Work to be completed -> Show each row below that contains the string "EMNİYET". Case counts, so match capital and small letters as given.

Provided information ->
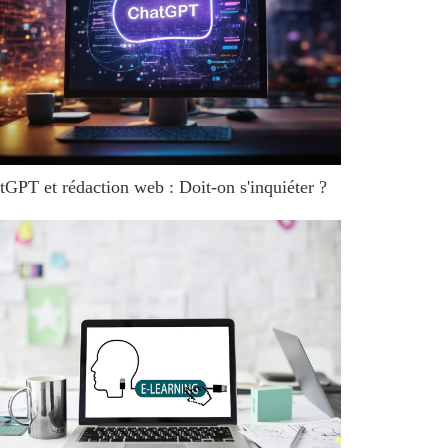
tGPT et rédaction web : Doit-on s'inquiéter ?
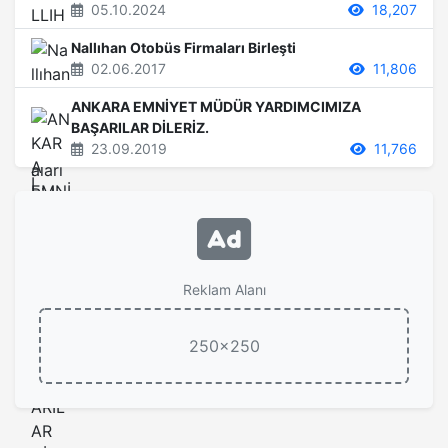
05.10.2024
18,207
Nallıhan Otobüs Firmaları Birleşti
02.06.2017
11,806
ANKARA EMNİYET MÜDÜR YARDIMCIMIZA
BAŞARILAR DİLERİZ.
23.09.2019
11,766
Reklam Alanı
250x250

Expected answer ->
ANKARA EMNİYET MÜDÜR YARDIMCIMIZA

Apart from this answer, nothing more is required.